Personal information
- Date of birth: 20 February 1925
- Place of birth: Strathmiglo, Scotland
- Date of death: 15 July 2017 (aged 92)
- Height: 5 ft 9 in (1.75 m)
- Position(s): Wing half

Youth career
- Bayview YC

Senior career*
- Years: Team / Apps / (Gls)
- 1946–1954: Heart of Midlothian / 191 / (11)
- 1954–1956: Clyde / 43 / (4)
- 1956–1957: Hibernian / 6 / (0)
- 1957–1959: Gillingham / 82 / (5)
- 1959–1961: Margate / 79 / (8)
- 1961–1962: Ramsgate Athletic
- 1962–1963: Canterbury City / 20 / (0)
- 1963–1965: Margate / 4 / (0)
- Total:  / 322 / (20)

International career
- 1952: Scottish League XI / 3 / (0)

= Davie Laing =

Scottish footballer

David Laing (20 February 1925 – 15 July 2017) was a Scottish professional footballer.
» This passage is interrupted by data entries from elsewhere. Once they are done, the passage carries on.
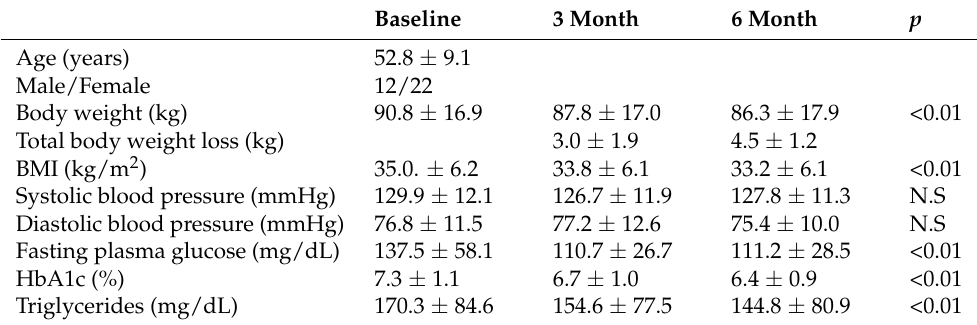
Table 1. Basal and time-course changes in body weight and plasma metabolic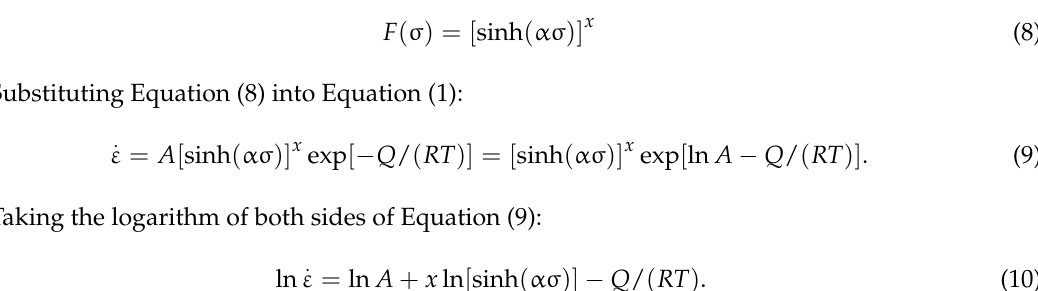
. . . ε - σ ; ( b ) ln ε -ln σ ; ( c ) ln ε -ln[sinh( ασ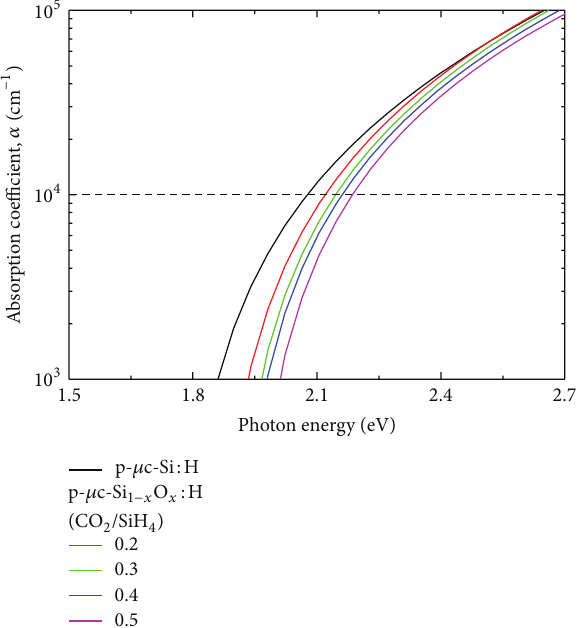
Figure 2: Dependence of the absorption coefficient on the CO 2 / SiH 4 ratio for p- 𝜇 c-Si 1−𝑥 O 𝑥 films.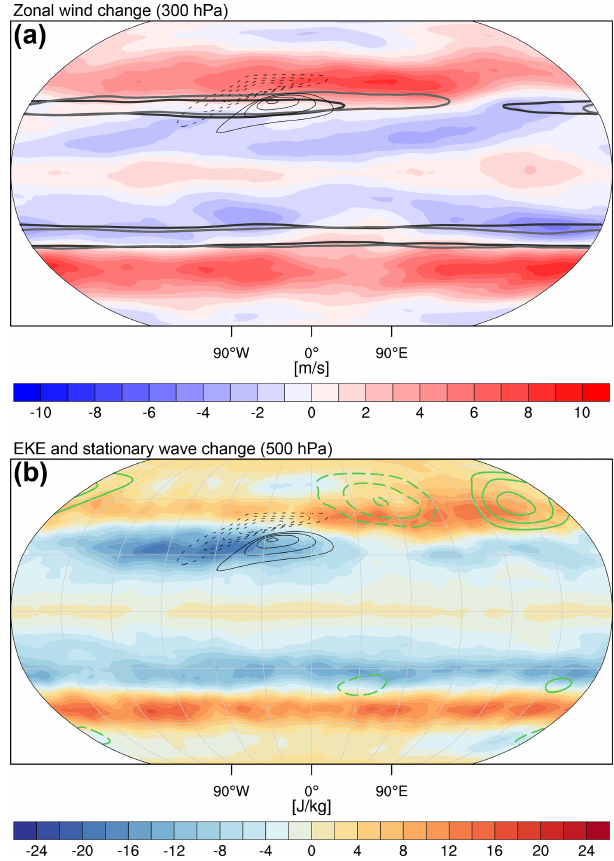
Figure D1. (a) Wind speed difference at 300hPa between the Qobs control run with SST front in the Northern Hemisphere and uni- form warming by 4K at the surface, as well as the 40ms − 1 wind speed contour in the control (black) and the warmed simulations (gray). (b) EKE (color) and geopotential difference at 500hPa (de- fined as deviation from the zonal mean; green solid indicate positive and dashed negative values; ± 200, 400, and 600m 2 s − 2 ). Addition- ally shown in both panels is the 2m temperature after removing the zonal mean (black solid contours indicate positive and dashed neg- ative values; starting at ± 2.5K in steps of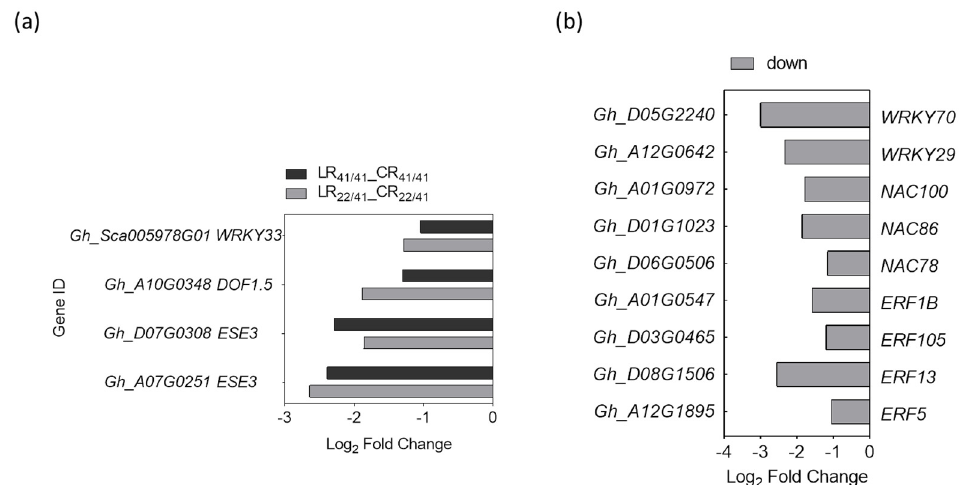
Figure 7. The predicted transcription factors (TFs) that have binding sites in the 2-kb promotor region of the K + transporter gene GhHAK5 ( Gh_D01G1760 ) in R common ( a ) and R 22/41 unique ( b ) group. R common: Common DEGs in roots of CCRI41/CCRI41 (scion/rootstock) and SCRC22/CCRI41 under potassium (K + ) deficiency. R22/41 unique: DEGs specifically identified in roots of SCRC22/CCRI41.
Laing played for Hearts for eight years and represented the Scottish League XI while there in 1952. His last game for the club was on 4 September 1954 in a 3–2 home victory against Celtic; He left Hearts a day later. His position in the team was given to Dave Mackay, who became a regular first team pick. Laing missed out as Hearts won their breakthrough trophy of the Tommy Walker era, the Scottish League Cup in 1954.

Laing though was to enjoy success of his own elsewhere, as he joined Clyde. He helped them win the 1955 Scottish Cup Final in his first season. Laing is generally accepted to have been man of the match in both the first game of the final and its replay.

He later played for Hibernian and Gillingham. He was inducted into the inaugural Clyde FC Hall of Fame in 2011. Laing died in July 2017, aged 92.